FRAGMENTO DEL DOCUMENTO
********************

Cualesquiera que sean nuestras flaquezas personales, la nobleza de nuestro oficio arraigará siempre en dos imperativos difíciles de mantener: la negativa a mentir respecto de lo que se sabe y la resistencia ante la opresión.
El 10 de
diciembre de 1957, en Estocolmo, Albert Camus leía este discurso a la recogida
del Premio Nobel.
Muy a tener
en cuenta en los tiempos que corren...
Al recibir la
distinción con que ha querido honrarme su libre Academia, mi gratitud es más
profunda cuando evalúo hasta qué punto esa recompensa sobrepasa mis méritos
personales. Todo hombre, y con mayor razón todo artista, desea que se reconozca lo
que es o quiere ser. Yo también lo deseo. Pero al conocer su decisión me
fue imposible no comparar su resonancia con lo que realmente soy. ¿Cómo un
hombre, casi joven todavía, rico sólo por sus dudas, con una obra apenas
desarrollada, habituado a vivir en la soledad del trabajo o en el retiro de la
amistad, podría recibir, sin una especie de pánico, un galardón que le coloca
de pronto, y solo, a plena luz? ¿Con qué ánimo podía recibir ese honor al
tiempo que, en tantos sitios, otros escritores, algunos de los más grandes,
están reducidos al silencio y cuando, al mismo tiempo, su tierra natal conoce
una desdicha incesante?
He sentido
esa inquietud, y ese malestar. Para recobrar mi paz interior me ha sido
necesario ponerme de acuerdo con un destino demasiado generoso. Y como era
imposible igualarme a él con el único apoyo de mis méritos, no he hallado nada
mejor, para ayudarme, que lo que me ha sostenido a lo largo de mi vida y en las
circunstancias más opuestas: la idea que me he forjado de mi arte y de la
misión del escritor. Permítanme, aunque sólo sea en prueba de reconocimiento y
amistad, que les diga, lo más sencillamente posible, cuál es esa idea.
Personalmente,
no puedo vivir sin mi arte. Pero jamás he puesto ese arte por encima de
cualquier cosa. Por el contrario, si me es necesario es porque no me separa de
nadie, y me permite vivir, tal como soy, a la par de todos. A mi ver, el arte no es una diversión
solitaria. Es un medio de emocionar al mayor número de hombres, ofreciéndoles
una imagen privilegiada de dolores y alegrías comunes. Obliga, pues, al artista
a no aislarse; le somete a la verdad, a la más humilde y más universal. Y
aquellos que muchas veces han elegido su destino de artistas porque se sentían
distintos, aprenden pronto que no podrán nutrir su arte ni su diferencia más
que confesando su semejanza con todos.
El artista se forja en ese perpetuo ir y
venir de sí mismo hacia los demás, equidistante entre la belleza, sin la cual
no puede vivir, y la comunidad, de la cual no puede desprenderse. Por eso,
los verdaderos artistas no desdeñan nada; se obligan a comprender en vez de
juzgar. Y si han de tomar partido en este mundo, sólo puede ser por una
sociedad en la que, según la gran frase de Nietzsche, no ha de reinar el juez
sino el creador, sea trabajador o intelectual.
Por lo mismo el papel de escritor es
inseparable de difíciles deberes. Por definición no puede ponerse al
servicio de quienes hacen la historia, sino al servicio de quienes la sufren.

********************

ENUNCIADO A
Responde estas preguntas sobre el discurso del Premio Nobel:
(i) ¿En qué fecha y en qué ciudad se leyó el discurso?
(ii) ¿Cuáles son los dos imperativos en los que arraigará siempre la nobleza del oficio?
(iii) ¿Al servicio de quiénes debe ponerse el escritor, según la última oración?
ENUNCIADO B
Prosigue el discurso del Premio Nobel a partir de su última oración.

DATOS MOSTRADOS
********************

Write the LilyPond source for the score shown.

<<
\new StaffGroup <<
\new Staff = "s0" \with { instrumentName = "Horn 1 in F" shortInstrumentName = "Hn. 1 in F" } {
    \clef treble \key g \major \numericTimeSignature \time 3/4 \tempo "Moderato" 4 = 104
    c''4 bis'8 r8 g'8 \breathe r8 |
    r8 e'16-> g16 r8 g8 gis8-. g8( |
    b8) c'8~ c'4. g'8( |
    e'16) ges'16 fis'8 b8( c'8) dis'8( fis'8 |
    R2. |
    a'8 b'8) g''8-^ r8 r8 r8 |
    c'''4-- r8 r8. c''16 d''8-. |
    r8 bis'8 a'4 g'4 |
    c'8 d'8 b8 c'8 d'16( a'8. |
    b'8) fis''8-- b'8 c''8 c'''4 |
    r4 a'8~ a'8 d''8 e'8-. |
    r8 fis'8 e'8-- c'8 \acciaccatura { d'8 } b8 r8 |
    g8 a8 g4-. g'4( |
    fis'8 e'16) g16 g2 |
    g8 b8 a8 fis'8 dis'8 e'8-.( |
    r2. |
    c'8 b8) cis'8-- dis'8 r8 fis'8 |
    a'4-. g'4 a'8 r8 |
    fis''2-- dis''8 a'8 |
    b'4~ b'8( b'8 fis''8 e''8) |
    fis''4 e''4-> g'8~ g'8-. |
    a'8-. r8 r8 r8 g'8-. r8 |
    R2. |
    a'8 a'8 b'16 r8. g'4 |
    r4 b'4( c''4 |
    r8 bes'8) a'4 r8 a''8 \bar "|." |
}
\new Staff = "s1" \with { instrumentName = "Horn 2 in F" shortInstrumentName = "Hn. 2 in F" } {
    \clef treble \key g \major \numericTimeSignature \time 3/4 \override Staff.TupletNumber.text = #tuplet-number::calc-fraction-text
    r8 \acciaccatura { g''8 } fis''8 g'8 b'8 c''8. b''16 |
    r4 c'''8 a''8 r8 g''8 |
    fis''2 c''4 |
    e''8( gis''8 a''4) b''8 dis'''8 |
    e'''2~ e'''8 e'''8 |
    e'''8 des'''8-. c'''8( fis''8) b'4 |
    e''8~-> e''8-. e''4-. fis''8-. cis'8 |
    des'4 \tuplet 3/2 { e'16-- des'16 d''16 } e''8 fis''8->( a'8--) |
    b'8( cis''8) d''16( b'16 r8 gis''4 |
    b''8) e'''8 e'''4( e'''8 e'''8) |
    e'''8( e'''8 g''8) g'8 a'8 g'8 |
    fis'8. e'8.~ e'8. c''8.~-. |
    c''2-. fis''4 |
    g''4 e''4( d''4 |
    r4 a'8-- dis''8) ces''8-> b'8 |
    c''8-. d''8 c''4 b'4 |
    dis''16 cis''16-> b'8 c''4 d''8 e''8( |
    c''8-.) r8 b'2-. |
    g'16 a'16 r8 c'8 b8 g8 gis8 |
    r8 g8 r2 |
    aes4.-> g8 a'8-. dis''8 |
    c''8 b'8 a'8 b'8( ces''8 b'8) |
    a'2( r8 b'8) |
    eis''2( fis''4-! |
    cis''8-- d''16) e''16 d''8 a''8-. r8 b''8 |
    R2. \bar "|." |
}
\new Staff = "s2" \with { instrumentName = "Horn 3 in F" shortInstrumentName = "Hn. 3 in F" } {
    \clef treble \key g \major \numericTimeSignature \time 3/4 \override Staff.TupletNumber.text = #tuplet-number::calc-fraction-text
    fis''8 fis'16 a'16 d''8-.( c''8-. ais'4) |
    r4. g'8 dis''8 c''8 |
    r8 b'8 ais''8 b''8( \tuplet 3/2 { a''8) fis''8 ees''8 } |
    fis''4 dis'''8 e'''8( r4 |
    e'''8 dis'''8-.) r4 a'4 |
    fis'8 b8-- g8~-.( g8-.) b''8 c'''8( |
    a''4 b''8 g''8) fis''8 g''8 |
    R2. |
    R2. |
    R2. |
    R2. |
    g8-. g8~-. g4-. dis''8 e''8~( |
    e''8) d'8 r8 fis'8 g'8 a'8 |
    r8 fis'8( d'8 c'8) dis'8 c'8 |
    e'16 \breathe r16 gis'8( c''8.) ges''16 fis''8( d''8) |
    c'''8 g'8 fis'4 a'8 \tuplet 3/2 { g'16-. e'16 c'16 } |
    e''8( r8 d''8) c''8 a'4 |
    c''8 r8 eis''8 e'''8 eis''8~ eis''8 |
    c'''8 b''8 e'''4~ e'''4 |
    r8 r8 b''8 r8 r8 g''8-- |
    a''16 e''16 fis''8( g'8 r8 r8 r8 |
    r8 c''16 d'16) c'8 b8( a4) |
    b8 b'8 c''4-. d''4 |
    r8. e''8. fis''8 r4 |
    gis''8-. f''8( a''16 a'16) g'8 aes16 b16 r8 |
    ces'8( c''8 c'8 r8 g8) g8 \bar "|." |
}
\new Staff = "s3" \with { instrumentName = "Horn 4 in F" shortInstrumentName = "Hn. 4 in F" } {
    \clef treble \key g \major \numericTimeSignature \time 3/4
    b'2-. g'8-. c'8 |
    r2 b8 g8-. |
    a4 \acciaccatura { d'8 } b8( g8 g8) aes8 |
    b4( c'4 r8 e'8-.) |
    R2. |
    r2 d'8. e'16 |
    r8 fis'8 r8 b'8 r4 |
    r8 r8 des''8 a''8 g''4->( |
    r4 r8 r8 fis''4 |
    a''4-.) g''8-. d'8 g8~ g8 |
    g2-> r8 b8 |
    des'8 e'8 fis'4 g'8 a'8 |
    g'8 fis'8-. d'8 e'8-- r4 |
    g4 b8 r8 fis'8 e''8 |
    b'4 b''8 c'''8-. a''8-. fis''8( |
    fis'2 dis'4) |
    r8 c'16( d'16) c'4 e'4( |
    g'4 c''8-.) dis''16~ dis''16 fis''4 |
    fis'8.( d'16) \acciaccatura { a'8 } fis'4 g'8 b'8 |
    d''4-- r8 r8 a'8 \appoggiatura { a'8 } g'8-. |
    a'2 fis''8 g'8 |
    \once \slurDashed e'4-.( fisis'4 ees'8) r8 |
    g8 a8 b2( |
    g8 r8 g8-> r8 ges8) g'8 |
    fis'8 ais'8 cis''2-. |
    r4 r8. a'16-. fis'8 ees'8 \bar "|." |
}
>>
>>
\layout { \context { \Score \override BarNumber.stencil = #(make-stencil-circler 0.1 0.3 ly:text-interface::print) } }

********************

RESPUESTA A
(i) El 10 de diciembre de 1957, en Estocolmo.
(ii) La negativa a mentir respecto de lo que se sabe y la resistencia ante la opresión.
(iii) Al servicio de quienes sufren la historia, no de quienes la hacen.

RESPUESTA B
Si no lo hiciera, quedaría solo, privado hasta de su arte. Todos los ejércitos
de la tiranía, con sus millones de hombres, no le arrancarán de la soledad,
aunque consienta en acomodarse a su paso y, sobre todo, si en ello consiente.
Pero el silencio de un prisionero desconocido, abandonado a las humillaciones,
en el otro extremo del mundo, basta para sacar al escritor de su soledad, por
lo menos, cada vez que logre, entre los privilegios de su libertad, no olvidar
ese silencio, y trate de recogerlo y reemplazarlo, para hacerlo valer mediante
todos los recursos del arte.
Nadie es lo
bastante grande para semejante vocación. Sin embargo, en todas las circunstancias de su vida,
oscuro o provisionalmente célebre, aherrojado por la tiranía o libre para poder
expresarse, el escritor puede encontrar el sentimiento de una comunidad viva,
que le justificará sólo a condición de que acepte, tanto como pueda, las dos
tareas que constituyen la grandeza de su oficio: el servicio a la verdad y el
servicio a la libertad. Y puesto que su vocación consiste en reunir al mayor
número posible de hombres, no puede acomodarse a la mentira ni a la servidumbre
porque, donde reinan, crece el aislamiento. Cualesquiera que sean nuestras
flaquezas personales, la nobleza de nuestro oficio arraigará siempre en dos
imperativos difíciles de mantener: la negativa a mentir respecto de lo que se
sabe y la resistencia ante la opresión.
Durante más
de veinte años de historia demencial, perdido sin remedio, como todos los
hombres de mi edad, en las convulsiones del tiempo, sólo me ha sostenido el
sentimiento hondo de que escribir es hoy un honor, porque ese acto obliga, y
obliga a algo más que a escribir. Me obligaba, especialmente, tal como yo era y
con arreglo a mis fuerzas, a compartir, con todos los que vivían mi misma
historia, la desventura y la esperanza. Esos hombres nacidos al comienzo de la
Primera Guerra Mundial, que tenían veinte años
en la época de instaurarse, a la vez, el poder hitleriano y los primeros
procesos revolucionarios, Y que para completar su educación se vieron
enfrentados a la guerra de España, a la Segunda Guerra Mundial, al universo de
los campos de concentración, a la Europa de la tortura y de las prisiones, se
ven hoy obligados a orientar a sus hijos y a sus obras en un mundo amenazado de
destrucción nuclear. Supongo que nadie pretenderá pedirles que sean optimistas.
Hasta llego a pensar que debemos ser comprensivos, sin dejar de luchar contra
ellos, con el error de los que, por un exceso de desesperación han reivindicado
el derecho al deshonor y se han lanzado a los nihilismos de la época. Pero
sucede que la mayoría de entre nosotros, en mi país y en el mundo entero, han
rechazado el nihilismo y se consagran a la conquista de una legitimidad.
Les ha sido
preciso forjarse un arte de vivir para tiempos catastróficos, a fin de nacer
una segunda vez y luchar luego, a cara descubierta, contra el instinto de
muerte que se agita en nuestra historia.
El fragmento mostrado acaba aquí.